Extract all of the data and reproduce it precisely.

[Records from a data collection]
----------------------------------------
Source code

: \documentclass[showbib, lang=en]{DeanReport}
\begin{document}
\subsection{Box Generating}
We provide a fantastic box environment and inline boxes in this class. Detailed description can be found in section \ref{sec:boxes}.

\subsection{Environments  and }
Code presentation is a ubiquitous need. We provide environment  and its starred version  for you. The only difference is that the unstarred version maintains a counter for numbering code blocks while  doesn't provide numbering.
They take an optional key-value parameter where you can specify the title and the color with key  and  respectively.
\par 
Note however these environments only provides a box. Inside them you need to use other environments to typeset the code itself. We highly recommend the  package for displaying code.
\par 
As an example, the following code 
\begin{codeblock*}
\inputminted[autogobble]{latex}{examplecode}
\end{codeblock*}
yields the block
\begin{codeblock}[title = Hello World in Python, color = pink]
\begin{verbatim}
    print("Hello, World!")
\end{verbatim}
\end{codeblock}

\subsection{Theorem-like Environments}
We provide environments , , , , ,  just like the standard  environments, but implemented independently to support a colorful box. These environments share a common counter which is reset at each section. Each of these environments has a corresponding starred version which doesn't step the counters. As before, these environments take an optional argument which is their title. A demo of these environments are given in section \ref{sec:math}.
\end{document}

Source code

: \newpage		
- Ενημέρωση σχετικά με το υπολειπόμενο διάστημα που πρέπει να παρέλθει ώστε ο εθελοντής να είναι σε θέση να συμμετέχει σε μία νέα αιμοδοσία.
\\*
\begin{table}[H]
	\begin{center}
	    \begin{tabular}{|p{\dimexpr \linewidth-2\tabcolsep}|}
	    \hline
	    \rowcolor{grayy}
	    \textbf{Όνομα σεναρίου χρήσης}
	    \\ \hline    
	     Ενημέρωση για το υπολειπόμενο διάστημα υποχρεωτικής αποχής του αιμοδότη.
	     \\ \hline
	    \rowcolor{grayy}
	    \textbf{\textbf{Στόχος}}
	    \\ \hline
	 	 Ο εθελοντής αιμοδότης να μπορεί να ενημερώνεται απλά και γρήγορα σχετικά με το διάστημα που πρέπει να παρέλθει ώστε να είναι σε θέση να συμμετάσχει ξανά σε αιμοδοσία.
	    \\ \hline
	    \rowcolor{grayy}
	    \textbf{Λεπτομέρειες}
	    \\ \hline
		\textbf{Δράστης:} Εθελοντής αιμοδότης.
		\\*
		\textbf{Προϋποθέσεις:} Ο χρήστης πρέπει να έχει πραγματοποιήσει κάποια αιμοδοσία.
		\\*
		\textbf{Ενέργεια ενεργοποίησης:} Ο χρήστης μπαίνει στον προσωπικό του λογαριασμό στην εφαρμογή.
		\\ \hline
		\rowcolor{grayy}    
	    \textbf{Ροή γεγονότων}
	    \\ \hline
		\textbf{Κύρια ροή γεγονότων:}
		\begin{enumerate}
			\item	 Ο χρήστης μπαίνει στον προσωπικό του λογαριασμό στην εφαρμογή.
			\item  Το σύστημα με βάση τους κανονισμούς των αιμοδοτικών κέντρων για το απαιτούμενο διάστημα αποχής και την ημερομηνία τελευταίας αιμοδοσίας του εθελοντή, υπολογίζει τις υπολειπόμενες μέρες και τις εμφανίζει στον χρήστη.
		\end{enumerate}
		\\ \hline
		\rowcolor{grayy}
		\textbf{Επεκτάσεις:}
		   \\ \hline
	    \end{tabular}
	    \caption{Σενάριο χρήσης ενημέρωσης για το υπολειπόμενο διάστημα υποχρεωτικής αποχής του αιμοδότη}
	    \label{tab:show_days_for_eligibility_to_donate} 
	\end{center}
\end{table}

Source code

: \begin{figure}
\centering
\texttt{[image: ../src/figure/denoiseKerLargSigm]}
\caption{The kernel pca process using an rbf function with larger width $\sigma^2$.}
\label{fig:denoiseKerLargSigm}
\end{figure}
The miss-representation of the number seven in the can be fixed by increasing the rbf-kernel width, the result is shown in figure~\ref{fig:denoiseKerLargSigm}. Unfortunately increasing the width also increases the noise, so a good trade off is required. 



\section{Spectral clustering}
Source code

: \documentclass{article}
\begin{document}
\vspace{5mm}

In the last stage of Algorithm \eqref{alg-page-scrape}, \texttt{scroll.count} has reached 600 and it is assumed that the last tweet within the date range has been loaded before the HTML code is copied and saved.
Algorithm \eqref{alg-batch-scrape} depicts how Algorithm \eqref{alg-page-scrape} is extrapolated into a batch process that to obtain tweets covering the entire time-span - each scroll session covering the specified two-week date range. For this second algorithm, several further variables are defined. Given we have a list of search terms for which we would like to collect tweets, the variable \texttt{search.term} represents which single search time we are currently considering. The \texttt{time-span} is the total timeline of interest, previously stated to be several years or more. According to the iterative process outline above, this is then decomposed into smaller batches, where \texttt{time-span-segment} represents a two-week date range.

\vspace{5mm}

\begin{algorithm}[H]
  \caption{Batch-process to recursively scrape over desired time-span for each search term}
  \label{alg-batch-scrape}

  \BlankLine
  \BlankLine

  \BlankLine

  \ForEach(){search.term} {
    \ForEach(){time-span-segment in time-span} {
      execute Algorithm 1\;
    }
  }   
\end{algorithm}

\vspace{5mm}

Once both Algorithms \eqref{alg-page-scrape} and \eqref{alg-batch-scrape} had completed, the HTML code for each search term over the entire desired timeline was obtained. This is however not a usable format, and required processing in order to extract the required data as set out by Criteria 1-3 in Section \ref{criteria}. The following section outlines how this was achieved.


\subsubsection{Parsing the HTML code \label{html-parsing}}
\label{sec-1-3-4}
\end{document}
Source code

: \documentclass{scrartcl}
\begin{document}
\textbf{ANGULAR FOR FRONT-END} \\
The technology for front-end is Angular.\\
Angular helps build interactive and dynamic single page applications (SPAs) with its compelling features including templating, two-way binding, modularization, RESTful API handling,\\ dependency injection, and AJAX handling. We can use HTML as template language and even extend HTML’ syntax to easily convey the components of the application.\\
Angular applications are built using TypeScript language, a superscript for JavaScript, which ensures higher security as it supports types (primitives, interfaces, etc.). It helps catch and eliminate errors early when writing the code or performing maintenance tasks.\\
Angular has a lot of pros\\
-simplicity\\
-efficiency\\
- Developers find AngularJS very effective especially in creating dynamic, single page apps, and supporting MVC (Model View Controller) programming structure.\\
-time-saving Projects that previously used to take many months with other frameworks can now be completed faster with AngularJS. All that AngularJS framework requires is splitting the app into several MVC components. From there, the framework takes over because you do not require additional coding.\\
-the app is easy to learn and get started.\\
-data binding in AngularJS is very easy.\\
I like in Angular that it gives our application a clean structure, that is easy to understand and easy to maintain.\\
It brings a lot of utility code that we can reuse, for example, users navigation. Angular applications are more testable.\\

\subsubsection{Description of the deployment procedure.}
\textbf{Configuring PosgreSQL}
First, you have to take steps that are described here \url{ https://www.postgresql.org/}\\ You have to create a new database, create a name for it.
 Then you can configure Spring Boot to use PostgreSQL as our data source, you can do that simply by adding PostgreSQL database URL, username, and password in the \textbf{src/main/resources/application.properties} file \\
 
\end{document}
----------------------------------------
__Task response__.
Source code

: \documentclass[showbib, lang=en]{DeanReport}
\begin{document}
\subsection{Box Generating}
We provide a fantastic box environment and inline boxes in this class. Detailed description can be found in section \ref{sec:boxes}.

\subsection{Environments  and }
Code presentation is a ubiquitous need. We provide environment  and its starred version  for you. The only difference is that the unstarred version maintains a counter for numbering code blocks while  doesn't provide numbering.
They take an optional key-value parameter where you can specify the title and the color with key  and  respectively.
\par 
Note however these environments only provides a box. Inside them you need to use other environments to typeset the code itself. We highly recommend the  package for displaying code.
\par 
As an example, the following code 
\begin{codeblock*}
\inputminted[autogobble]{latex}{examplecode}
\end{codeblock*}
yields the block
\begin{codeblock}[title = Hello World in Python, color = pink]
\begin{verbatim}
    print("Hello, World!")
\end{verbatim}
\end{codeblock}

\subsection{Theorem-like Environments}
We provide environments , , , , ,  just like the standard  environments, but implemented independently to support a colorful box. These environments share a common counter which is reset at each section. Each of these environments has a corresponding starred version which doesn't step the counters. As before, these environments take an optional argument which is their title. A demo of these environments are given in section \ref{sec:math}.
\end{document}

Source code

: \newpage		
- Ενημέρωση σχετικά με το υπολειπόμενο διάστημα που πρέπει να παρέλθει ώστε ο εθελοντής να είναι σε θέση να συμμετέχει σε μία νέα αιμοδοσία.
\\*
\begin{table}[H]
	\begin{center}
	    \begin{tabular}{|p{\dimexpr \linewidth-2\tabcolsep}|}
	    \hline
	    \rowcolor{grayy}
	    \textbf{Όνομα σεναρίου χρήσης}
	    \\ \hline    
	     Ενημέρωση για το υπολειπόμενο διάστημα υποχρεωτικής αποχής του αιμοδότη.
	     \\ \hline
	    \rowcolor{grayy}
	    \textbf{\textbf{Στόχος}}
	    \\ \hline
	 	 Ο εθελοντής αιμοδότης να μπορεί να ενημερώνεται απλά και γρήγορα σχετικά με το διάστημα που πρέπει να παρέλθει ώστε να είναι σε θέση να συμμετάσχει ξανά σε αιμοδοσία.
	    \\ \hline
	    \rowcolor{grayy}
	    \textbf{Λεπτομέρειες}
	    \\ \hline
		\textbf{Δράστης:} Εθελοντής αιμοδότης.
		\\*
		\textbf{Προϋποθέσεις:} Ο χρήστης πρέπει να έχει πραγματοποιήσει κάποια αιμοδοσία.
		\\*
		\textbf{Ενέργεια ενεργοποίησης:} Ο χρήστης μπαίνει στον προσωπικό του λογαριασμό στην εφαρμογή.
		\\ \hline
		\rowcolor{grayy}    
	    \textbf{Ροή γεγονότων}
	    \\ \hline
		\textbf{Κύρια ροή γεγονότων:}
		\begin{enumerate}
			\item	 Ο χρήστης μπαίνει στον προσωπικό του λογαριασμό στην εφαρμογή.
			\item  Το σύστημα με βάση τους κανονισμούς των αιμοδοτικών κέντρων για το απαιτούμενο διάστημα αποχής και την ημερομηνία τελευταίας αιμοδοσίας του εθελοντή, υπολογίζει τις υπολειπόμενες μέρες και τις εμφανίζει στον χρήστη.
		\end{enumerate}
		\\ \hline
		\rowcolor{grayy}
		\textbf{Επεκτάσεις:}
		   \\ \hline
	    \end{tabular}
	    \caption{Σενάριο χρήσης ενημέρωσης για το υπολειπόμενο διάστημα υποχρεωτικής αποχής του αιμοδότη}
	    \label{tab:show_days_for_eligibility_to_donate} 
	\end{center}
\end{table}

Source code

: \begin{figure}
\centering
\texttt{[image: ../src/figure/denoiseKerLargSigm]}
\caption{The kernel pca process using an rbf function with larger width $\sigma^2$.}
\label{fig:denoiseKerLargSigm}
\end{figure}
The miss-representation of the number seven in the can be fixed by increasing the rbf-kernel width, the result is shown in figure~\ref{fig:denoiseKerLargSigm}. Unfortunately increasing the width also increases the noise, so a good trade off is required. 



\section{Spectral clustering}
Source code

: \documentclass{article}
\begin{document}
\vspace{5mm}

In the last stage of Algorithm \eqref{alg-page-scrape}, \texttt{scroll.count} has reached 600 and it is assumed that the last tweet within the date range has been loaded before the HTML code is copied and saved.
Algorithm \eqref{alg-batch-scrape} depicts how Algorithm \eqref{alg-page-scrape} is extrapolated into a batch process that to obtain tweets covering the entire time-span - each scroll session covering the specified two-week date range. For this second algorithm, several further variables are defined. Given we have a list of search terms for which we would like to collect tweets, the variable \texttt{search.term} represents which single search time we are currently considering. The \texttt{time-span} is the total timeline of interest, previously stated to be several years or more. According to the iterative process outline above, this is then decomposed into smaller batches, where \texttt{time-span-segment} represents a two-week date range.

\vspace{5mm}

\begin{algorithm}[H]
  \caption{Batch-process to recursively scrape over desired time-span for each search term}
  \label{alg-batch-scrape}

  \BlankLine
  \BlankLine

  \BlankLine

  \ForEach(){search.term} {
    \ForEach(){time-span-segment in time-span} {
      execute Algorithm 1\;
    }
  }   
\end{algorithm}

\vspace{5mm}

Once both Algorithms \eqref{alg-page-scrape} and \eqref{alg-batch-scrape} had completed, the HTML code for each search term over the entire desired timeline was obtained. This is however not a usable format, and required processing in order to extract the required data as set out by Criteria 1-3 in Section \ref{criteria}. The following section outlines how this was achieved.


\subsubsection{Parsing the HTML code \label{html-parsing}}
\label{sec-1-3-4}
\end{document}
Source code

: \documentclass{scrartcl}
\begin{document}
\textbf{ANGULAR FOR FRONT-END} \\
The technology for front-end is Angular.\\
Angular helps build interactive and dynamic single page applications (SPAs) with its compelling features including templating, two-way binding, modularization, RESTful API handling,\\ dependency injection, and AJAX handling. We can use HTML as template language and even extend HTML’ syntax to easily convey the components of the application.\\
Angular applications are built using TypeScript language, a superscript for JavaScript, which ensures higher security as it supports types (primitives, interfaces, etc.). It helps catch and eliminate errors early when writing the code or performing maintenance tasks.\\
Angular has a lot of pros\\
-simplicity\\
-efficiency\\
- Developers find AngularJS very effective especially in creating dynamic, single page apps, and supporting MVC (Model View Controller) programming structure.\\
-time-saving Projects that previously used to take many months with other frameworks can now be completed faster with AngularJS. All that AngularJS framework requires is splitting the app into several MVC components. From there, the framework takes over because you do not require additional coding.\\
-the app is easy to learn and get started.\\
-data binding in AngularJS is very easy.\\
I like in Angular that it gives our application a clean structure, that is easy to understand and easy to maintain.\\
It brings a lot of utility code that we can reuse, for example, users navigation. Angular applications are more testable.\\

\subsubsection{Description of the deployment procedure.}
\textbf{Configuring PosgreSQL}
First, you have to take steps that are described here \url{ https://www.postgresql.org/}\\ You have to create a new database, create a name for it.
 Then you can configure Spring Boot to use PostgreSQL as our data source, you can do that simply by adding PostgreSQL database URL, username, and password in the \textbf{src/main/resources/application.properties} file \\
 
\end{document}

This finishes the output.